BS NTV
- Logo used since 2014
- Type: Satellite television network
- Country: Japan
- Headquarters: Shiodome, Minato, Tokyo

Programming
- Language: Japanese
- Picture format: HDTV 1080i

Ownership
- Owner: BS Nippon Corporation

History
- Launched: 1 December 2000; 25 years ago

Links
- Website: www.bs4.co.jp (in Japanese)

= BS NTV =

Japanese satellite television channel

BS NTV (BS日テレ, BS Nittere), also known as BS4, is a Japanese satellite television channel owned by BS Nippon Corporation (株式会社BS日本, Kabushiki-gaisha Bīesu Nihon), a subsidiary of Nippon Television Holdings. It is one of the satellite counterparts of the commercial television networks.

==History==
The channel, like its commercial competitors, started coinciding with the launch of digital satellite broadcasts in Japan. In 2009, BS NTV carried limited highlights of the Pacific League in English on Monday nights.

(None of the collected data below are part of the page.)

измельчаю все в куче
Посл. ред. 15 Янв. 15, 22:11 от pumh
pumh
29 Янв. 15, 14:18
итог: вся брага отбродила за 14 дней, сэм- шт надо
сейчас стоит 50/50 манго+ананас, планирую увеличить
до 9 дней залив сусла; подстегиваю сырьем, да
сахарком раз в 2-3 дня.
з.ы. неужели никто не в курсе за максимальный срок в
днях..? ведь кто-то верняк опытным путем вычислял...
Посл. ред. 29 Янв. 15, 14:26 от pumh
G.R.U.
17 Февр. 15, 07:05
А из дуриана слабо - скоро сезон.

On January 1, 2014, coinciding with a move in its facilities for fiscal 2014, BS NTV introduced a new logo, aligning itself with the parent terrestrial outlet. 4K broadcasts started on September 1, 2019, ahead of the 2019 Rugby World Cup, held in Japan.

==Controversies==
In October 2023, it was announced that a total of 165 people were not drawn or shipped in a giveaway project held on five programs including "Golf Survival". The station apologized, saying that "it was a human error caused by the person in charge's forgetfulness", and would strengthen its internal reviewing system to prevent further problems. The channel also stated that it would promptly draw and ship the tickets.